Public Health. 2005 Dec;119(12):1097-104. doi: 10.1016/j.puhe.2005.02.008. Epub 2005 Sep 23.


Objectives: To compare health inequality estimates obtained with different types of indicators of socio-economic status (SES), and study whether some of these are better predictors of health status, as indicated by observed disability data, than others.

Methods: Australian data were used to compare the use of the geographically based Socio-economic Index for Areas (SEIFA) in health inequality studies with two individual-based SES indicators able to account for family income and size. Inequalities in disability prevalences by SES were measured using age-standardized rate ratios. Logistic regression was used to determine which type of SES measure is a better predictor of the observed disability prevalences.
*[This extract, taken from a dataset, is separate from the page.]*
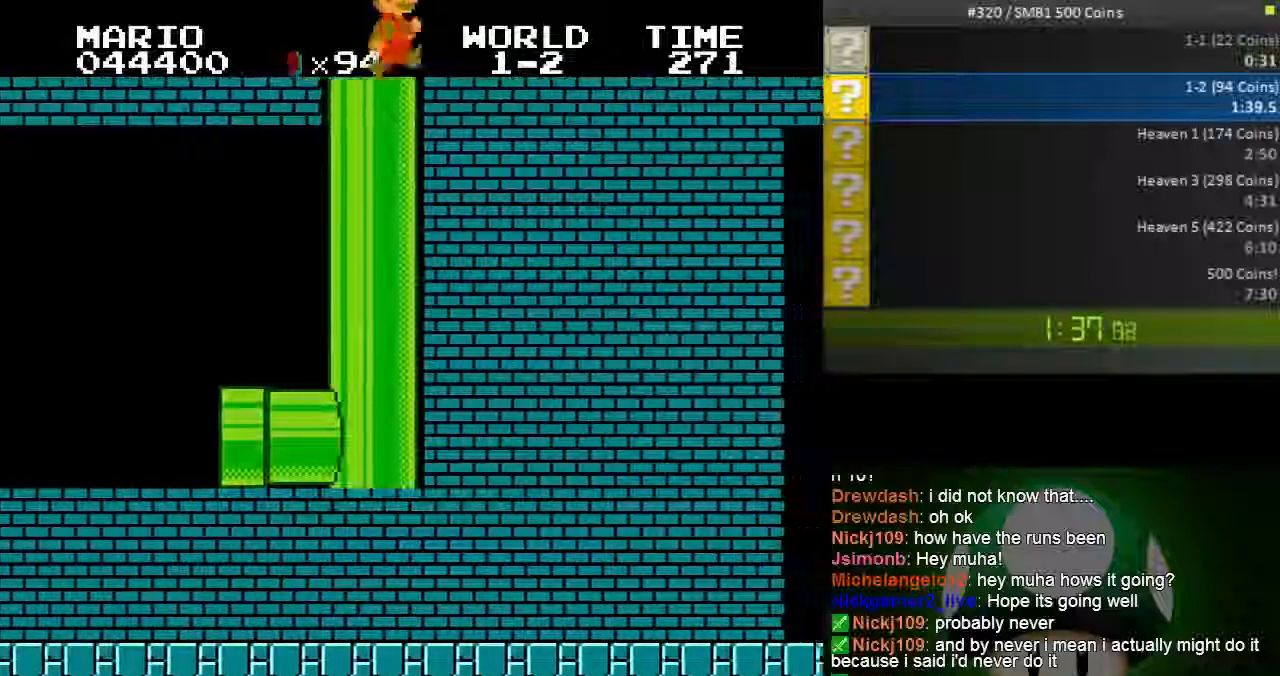
Gameplay with a controller (Nintendo layout); each line is a JSON object with the inputs held at the frame after it. "events" lists button and stick changes between this image and that frame as [ms after this image, input, new state], when the widget could be followed in between. Not read: L3 R3.
{"buttons": ["B", "DPAD_RIGHT"], "events": []}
Results: Estimates of health inequalities obtained with the SEIFA were considerably lower than those obtained with the individual-based SES indicators. With the SEIFA, the proportion of disabled people amongst the most disadvantaged 20% of Australians was estimated to be 82% higher than amongst the most advantaged 20%, compared with over 150% with the individual-based SES measures. Also, the individual-based indicators were considerably better predictors of observed disability status than the SEIFA.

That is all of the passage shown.